Start of Block

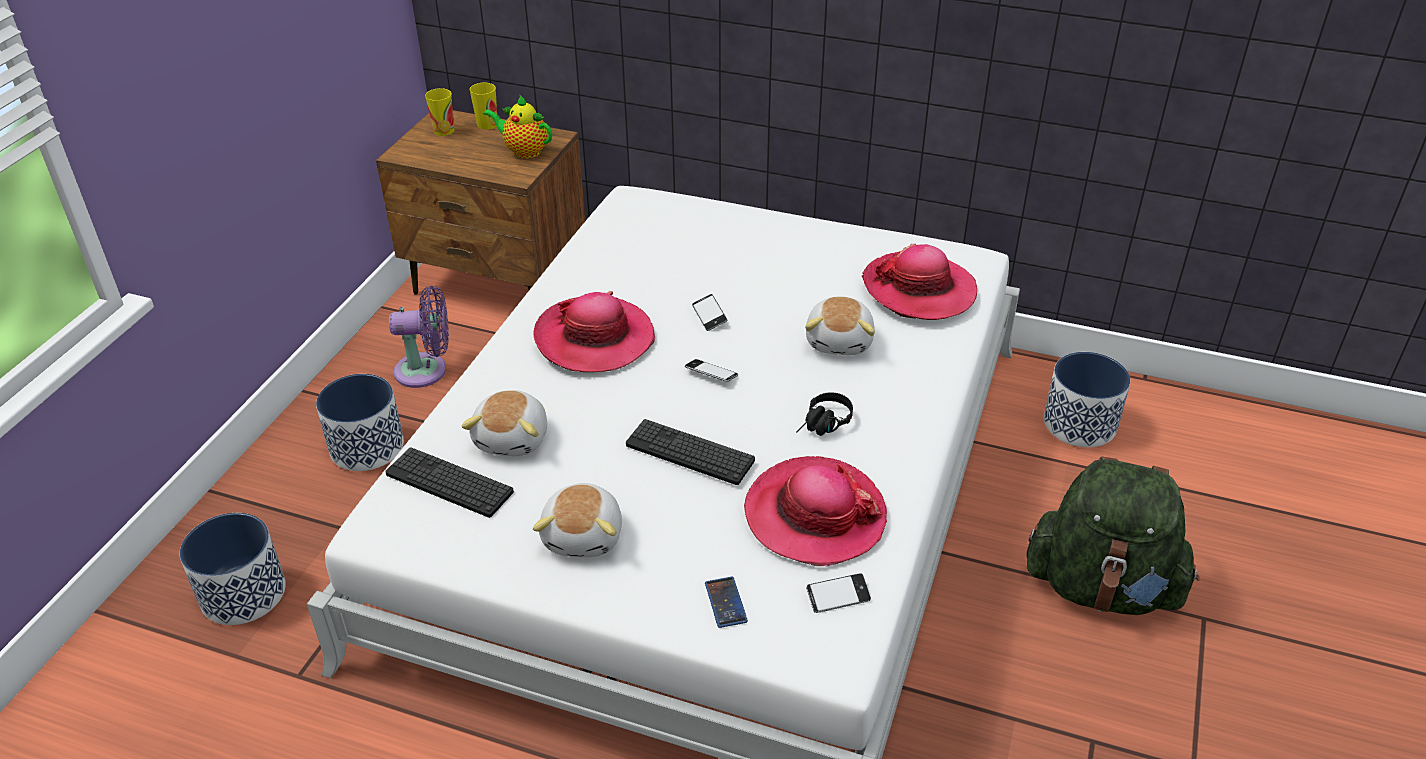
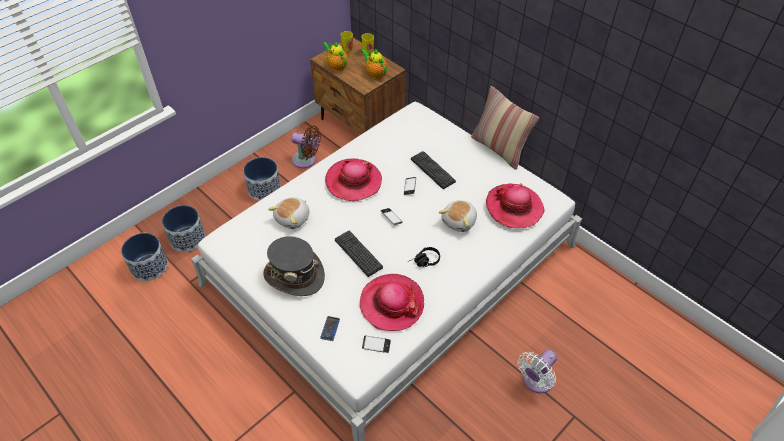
camera: 25 degrees right, 10 degrees up
keyboard [385,448,514,518] -> keyboard moved to [411,151,456,189]
purple fan [389,286,449,388] -> brown fan [291,126,321,168]
plush toy [533,483,622,557] -> grey hat [263,236,325,296]
green backpack [1026,457,1199,615] -> white fan [518,350,557,393]
planter [1044,352,1130,447] -> planter moved to [121,233,168,281]
none -> teapot [323,41,348,71]
none -> pillow [471,86,539,170]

End of Block

What to produce> The listing is to be repeated exactly, with its pictures removed.

Response to the exercise>
camera: 25 degrees right, 10 degrees up
keyboard [385,448,514,518] -> keyboard moved to [411,151,456,189]
purple fan [389,286,449,388] -> brown fan [291,126,321,168]
plush toy [533,483,622,557] -> grey hat [263,236,325,296]
green backpack [1026,457,1199,615] -> white fan [518,350,557,393]
planter [1044,352,1130,447] -> planter moved to [121,233,168,281]
none -> teapot [323,41,348,71]
none -> pillow [471,86,539,170]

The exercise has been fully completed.